**Problem**
Check each line of the entries below for the string "utforske"; copy every line where it appears.

**Records supplied**
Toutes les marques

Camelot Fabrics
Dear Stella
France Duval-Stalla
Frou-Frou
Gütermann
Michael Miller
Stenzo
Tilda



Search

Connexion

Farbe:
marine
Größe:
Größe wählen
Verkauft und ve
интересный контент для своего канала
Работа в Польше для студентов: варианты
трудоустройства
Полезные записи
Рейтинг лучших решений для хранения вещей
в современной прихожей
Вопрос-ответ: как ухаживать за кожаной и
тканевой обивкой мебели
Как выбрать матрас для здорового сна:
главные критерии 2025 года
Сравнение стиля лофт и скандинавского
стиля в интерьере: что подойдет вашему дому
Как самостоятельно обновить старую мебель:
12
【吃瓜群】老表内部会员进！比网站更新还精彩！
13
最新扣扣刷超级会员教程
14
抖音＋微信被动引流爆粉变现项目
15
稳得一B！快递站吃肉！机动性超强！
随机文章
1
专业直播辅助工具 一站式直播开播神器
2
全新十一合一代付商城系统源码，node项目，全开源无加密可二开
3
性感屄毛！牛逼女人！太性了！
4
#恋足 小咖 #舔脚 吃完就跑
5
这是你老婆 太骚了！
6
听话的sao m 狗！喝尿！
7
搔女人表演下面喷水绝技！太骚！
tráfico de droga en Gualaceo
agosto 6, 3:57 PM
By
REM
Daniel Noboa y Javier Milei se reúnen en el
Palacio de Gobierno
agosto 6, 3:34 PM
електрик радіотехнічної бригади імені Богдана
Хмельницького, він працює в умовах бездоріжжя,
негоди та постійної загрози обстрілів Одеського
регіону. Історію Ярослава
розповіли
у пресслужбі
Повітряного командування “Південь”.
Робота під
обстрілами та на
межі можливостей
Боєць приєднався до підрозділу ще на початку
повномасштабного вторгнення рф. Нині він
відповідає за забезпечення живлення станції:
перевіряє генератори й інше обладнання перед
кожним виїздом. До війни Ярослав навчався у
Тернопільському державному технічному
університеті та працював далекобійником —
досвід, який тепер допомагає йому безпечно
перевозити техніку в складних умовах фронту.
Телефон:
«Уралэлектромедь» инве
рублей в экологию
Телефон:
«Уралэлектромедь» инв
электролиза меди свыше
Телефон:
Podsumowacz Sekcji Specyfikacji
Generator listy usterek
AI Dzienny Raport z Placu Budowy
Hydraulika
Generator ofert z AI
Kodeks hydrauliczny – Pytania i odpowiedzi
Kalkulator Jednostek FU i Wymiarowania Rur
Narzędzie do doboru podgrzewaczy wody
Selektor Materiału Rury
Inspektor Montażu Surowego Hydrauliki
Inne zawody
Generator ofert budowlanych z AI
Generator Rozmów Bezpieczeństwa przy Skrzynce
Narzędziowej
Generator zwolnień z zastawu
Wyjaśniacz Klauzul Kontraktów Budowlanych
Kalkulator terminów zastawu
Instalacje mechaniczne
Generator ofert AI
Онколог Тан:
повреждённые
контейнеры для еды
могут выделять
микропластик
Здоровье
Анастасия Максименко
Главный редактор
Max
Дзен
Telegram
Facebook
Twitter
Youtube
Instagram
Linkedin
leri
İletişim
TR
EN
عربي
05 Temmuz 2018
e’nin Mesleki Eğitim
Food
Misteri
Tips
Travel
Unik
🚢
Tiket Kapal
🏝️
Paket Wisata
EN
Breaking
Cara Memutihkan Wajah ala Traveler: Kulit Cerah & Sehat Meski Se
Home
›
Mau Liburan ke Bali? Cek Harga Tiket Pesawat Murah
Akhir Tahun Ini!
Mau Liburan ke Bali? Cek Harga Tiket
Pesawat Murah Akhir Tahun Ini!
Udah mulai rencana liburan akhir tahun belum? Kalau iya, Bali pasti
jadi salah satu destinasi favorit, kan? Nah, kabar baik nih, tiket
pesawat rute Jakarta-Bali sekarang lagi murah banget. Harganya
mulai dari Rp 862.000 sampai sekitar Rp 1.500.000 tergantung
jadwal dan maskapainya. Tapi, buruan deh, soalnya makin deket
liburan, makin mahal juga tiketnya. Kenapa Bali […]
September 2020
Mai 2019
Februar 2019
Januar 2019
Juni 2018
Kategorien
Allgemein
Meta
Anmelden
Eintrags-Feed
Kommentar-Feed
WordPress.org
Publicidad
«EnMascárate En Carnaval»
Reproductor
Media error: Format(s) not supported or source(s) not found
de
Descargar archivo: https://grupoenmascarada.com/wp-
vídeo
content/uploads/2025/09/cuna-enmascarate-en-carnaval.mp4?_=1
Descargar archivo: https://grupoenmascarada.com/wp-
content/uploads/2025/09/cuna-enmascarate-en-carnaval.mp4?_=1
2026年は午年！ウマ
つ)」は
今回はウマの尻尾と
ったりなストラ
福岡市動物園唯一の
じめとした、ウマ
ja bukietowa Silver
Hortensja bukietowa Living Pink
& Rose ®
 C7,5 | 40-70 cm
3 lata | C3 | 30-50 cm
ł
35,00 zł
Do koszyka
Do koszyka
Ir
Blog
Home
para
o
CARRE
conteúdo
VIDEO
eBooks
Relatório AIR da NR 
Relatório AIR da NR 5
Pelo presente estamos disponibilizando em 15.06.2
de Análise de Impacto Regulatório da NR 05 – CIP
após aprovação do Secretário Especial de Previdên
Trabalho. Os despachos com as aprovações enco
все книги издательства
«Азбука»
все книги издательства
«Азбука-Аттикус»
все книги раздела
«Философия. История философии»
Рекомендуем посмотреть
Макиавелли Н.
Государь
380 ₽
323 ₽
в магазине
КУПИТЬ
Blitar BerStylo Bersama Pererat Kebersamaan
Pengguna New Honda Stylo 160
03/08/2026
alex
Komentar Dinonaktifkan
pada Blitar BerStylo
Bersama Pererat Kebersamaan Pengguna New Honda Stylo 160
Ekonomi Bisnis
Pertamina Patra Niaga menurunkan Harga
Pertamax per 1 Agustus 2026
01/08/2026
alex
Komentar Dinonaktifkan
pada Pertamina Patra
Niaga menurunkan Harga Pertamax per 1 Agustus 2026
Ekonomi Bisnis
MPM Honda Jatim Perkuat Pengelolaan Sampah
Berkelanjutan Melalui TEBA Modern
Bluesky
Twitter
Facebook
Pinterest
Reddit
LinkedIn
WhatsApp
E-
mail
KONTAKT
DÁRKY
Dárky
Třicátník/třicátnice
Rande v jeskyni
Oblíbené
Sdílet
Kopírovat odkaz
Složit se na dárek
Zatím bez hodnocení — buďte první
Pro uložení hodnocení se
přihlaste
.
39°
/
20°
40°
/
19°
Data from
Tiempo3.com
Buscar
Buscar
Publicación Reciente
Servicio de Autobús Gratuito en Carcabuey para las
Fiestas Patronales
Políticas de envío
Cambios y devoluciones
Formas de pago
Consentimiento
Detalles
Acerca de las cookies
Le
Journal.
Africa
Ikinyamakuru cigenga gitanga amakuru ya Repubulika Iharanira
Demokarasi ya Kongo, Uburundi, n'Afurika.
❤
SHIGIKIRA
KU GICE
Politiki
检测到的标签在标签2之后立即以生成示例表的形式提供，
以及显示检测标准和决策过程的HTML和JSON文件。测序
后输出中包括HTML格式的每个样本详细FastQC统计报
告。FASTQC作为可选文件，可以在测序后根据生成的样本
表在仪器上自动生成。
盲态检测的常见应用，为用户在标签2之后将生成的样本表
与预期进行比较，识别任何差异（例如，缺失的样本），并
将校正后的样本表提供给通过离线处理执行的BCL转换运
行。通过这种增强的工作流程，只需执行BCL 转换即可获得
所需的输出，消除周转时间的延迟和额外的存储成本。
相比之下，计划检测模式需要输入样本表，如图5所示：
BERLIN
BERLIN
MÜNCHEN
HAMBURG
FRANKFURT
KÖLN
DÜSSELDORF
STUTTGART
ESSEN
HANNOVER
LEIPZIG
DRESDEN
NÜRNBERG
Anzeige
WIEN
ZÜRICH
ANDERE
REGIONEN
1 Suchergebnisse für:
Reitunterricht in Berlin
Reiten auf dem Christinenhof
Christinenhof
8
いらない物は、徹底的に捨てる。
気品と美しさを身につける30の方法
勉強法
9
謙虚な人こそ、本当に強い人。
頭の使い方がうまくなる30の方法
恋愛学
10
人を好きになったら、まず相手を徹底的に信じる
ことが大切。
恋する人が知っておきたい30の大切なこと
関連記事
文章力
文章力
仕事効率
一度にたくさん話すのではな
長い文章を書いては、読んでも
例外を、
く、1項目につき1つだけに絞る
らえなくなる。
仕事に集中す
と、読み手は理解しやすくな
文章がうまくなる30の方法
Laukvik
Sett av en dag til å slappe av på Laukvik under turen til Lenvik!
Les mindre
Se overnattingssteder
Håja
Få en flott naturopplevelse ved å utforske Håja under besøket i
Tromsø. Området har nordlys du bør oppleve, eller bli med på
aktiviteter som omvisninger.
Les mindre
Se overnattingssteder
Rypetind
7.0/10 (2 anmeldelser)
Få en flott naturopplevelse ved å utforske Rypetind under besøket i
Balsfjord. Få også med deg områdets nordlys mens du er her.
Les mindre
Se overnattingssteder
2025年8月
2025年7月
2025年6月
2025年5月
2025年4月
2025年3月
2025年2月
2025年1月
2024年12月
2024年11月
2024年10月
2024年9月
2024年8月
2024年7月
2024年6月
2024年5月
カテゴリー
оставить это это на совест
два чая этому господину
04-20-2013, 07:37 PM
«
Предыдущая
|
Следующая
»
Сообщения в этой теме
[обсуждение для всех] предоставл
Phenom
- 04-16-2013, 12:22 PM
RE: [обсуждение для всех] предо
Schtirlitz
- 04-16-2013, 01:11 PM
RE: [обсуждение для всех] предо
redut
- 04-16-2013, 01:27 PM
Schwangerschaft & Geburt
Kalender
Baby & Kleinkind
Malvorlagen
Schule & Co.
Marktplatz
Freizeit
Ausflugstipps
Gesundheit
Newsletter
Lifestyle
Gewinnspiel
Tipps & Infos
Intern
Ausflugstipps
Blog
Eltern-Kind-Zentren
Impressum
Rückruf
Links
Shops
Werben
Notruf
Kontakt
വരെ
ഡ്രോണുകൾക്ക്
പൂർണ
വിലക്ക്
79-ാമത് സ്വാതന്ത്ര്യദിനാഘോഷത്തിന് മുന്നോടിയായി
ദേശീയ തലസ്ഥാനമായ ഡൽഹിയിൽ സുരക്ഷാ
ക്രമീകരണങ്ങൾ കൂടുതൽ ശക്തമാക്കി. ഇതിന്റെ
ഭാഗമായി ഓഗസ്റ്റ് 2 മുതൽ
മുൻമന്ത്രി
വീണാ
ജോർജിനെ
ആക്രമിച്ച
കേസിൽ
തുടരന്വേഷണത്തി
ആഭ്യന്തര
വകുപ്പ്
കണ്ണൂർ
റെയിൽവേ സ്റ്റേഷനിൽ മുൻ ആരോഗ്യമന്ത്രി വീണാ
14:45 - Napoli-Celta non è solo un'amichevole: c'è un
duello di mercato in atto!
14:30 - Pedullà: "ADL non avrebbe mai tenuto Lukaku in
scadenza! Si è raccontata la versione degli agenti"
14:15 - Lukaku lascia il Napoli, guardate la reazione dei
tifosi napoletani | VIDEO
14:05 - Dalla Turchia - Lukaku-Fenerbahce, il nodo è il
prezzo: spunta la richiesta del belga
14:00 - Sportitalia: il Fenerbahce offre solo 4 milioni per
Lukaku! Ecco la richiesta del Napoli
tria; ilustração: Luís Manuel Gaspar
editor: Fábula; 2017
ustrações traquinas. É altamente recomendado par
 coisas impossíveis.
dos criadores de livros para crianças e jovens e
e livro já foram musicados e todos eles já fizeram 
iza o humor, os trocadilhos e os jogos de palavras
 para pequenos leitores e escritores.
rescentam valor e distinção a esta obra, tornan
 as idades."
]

**Solution to this exercise**
Få en flott naturopplevelse ved å utforske Håja under besøket i
Få en flott naturopplevelse ved å utforske Rypetind under besøket i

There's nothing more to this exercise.